Another key indicator of Sanders’ strength is his fundraising apparatus. The Sanders campaign completely disavows big-money donors — a move that would eliminate nearly all financial support from the self-funded campaigns of billionaires Michael Bloomberg and Tom Steyer, and which would severely hamper the fundraising efforts of Biden and Buttigieg. Despite this decision by Sanders, his campaign is still clobbering the competition: With an average campaign donation of just $18 and some five million individual donors, the campaign raised $95 million in 2019. In December alone, 900,000 individuals donated to Sanders, and in the first month of 2020, the campaign raised another $25 million. Meanwhile, the Biden campaign has raised 64 percent of its funds from large donations, Buttigieg is at 55 percent and Elizabeth Warren is the only candidate within spitting distance of Bernie’s 55 percent small-donation mark. The reason why the Sanders campaign has had so much success is not because the Twitterverse of Bernie Bros and hyperactive primary voters skew the numbers, despite what many in the media and Washington intelligentsia might say. Sanders is in the lead because his message is stronger than any of his competitors, and it speaks to a greater portion of the electorate.
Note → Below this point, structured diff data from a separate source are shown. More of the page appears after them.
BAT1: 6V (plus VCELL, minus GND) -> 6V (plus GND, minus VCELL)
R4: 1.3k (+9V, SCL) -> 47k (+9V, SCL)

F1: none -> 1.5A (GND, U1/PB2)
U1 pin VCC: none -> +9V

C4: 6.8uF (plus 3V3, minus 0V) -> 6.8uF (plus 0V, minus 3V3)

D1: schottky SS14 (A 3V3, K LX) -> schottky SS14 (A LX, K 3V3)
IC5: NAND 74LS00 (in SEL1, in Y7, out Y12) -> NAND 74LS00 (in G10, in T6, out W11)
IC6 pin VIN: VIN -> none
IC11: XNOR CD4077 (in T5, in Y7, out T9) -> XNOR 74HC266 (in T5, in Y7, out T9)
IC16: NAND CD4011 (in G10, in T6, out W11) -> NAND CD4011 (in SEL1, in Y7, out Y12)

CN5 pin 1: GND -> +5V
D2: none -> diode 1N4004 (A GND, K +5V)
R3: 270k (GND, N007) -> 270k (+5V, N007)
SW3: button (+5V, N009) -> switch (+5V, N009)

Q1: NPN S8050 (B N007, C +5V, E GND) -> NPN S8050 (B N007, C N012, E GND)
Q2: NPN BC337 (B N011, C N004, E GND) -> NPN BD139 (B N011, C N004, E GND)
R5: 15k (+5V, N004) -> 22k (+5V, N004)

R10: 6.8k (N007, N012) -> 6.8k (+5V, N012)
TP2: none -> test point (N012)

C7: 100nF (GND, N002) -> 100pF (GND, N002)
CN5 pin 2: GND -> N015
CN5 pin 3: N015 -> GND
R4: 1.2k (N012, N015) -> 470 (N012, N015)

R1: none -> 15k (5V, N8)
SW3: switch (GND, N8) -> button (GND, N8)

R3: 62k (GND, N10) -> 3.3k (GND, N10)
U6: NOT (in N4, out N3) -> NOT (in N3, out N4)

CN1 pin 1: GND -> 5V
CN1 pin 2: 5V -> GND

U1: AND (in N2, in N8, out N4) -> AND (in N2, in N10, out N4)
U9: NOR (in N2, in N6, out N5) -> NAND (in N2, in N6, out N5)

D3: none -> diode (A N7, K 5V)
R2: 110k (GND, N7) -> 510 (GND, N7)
The Sanders message isn’t about eliminating polarization; it’s about understanding where it originates. The Bidens and Buttigiegs of the world are more than ready to believe that once we get Trump out of office, we can get things back to normal and everything will be okay. If the Big Nasty™ is gone, all the sexism and white supremacy and climate denial will all go away and we can focus on the real problems: climate change and automation and North Korea. But Donald Trump was not the cause of the political divisiveness we witness today, and neither was the Tea Party movement that emerged in the Obama era. The real reason we experience polarization today is because voters have been strategically misled into voting against their interests.

It’s easy to think of examples of this problem. There are working-class Americans who voted for Trump, but rely on the Affordable Care Act for health insurance. There are poor workers afraid of immigrants stealing their jobs even though their state’s right-to-work laws are what have prevented them from bargaining for higher wages and better protections against arbitrary dismissal. Most notable to me is the fact that there are countless Americans voting for politicians who rail against estate taxes despite the fact that they will never come close to inheriting enough money to reach the threshold of the so-called “death tax.”

Bernie Sanders understands that these divisions are not the result of inherent evils in the hearts of some and virtues in others. The real reason we face these problems is because the ruling class has divided up the electorate and pitted us against each other. Every speech that frames one segment of the population as a violent threat, every policy that criminalizes a population born into circumstances no one could reasonably escape, and every ideology that says some people must win while others must lose cannot be the way forward. Critics will say that running on “economic gloom” and “class war” just won’t work, but that’s where they miss the point. The Sanders campaign isn’t about doom and gloom over the structures we’ve known about for decades — the real appeal isn’t some pessimism inherent to democratic socialism. Bernie Sanders will win because, for once, voters have a reason to be truly hopeful.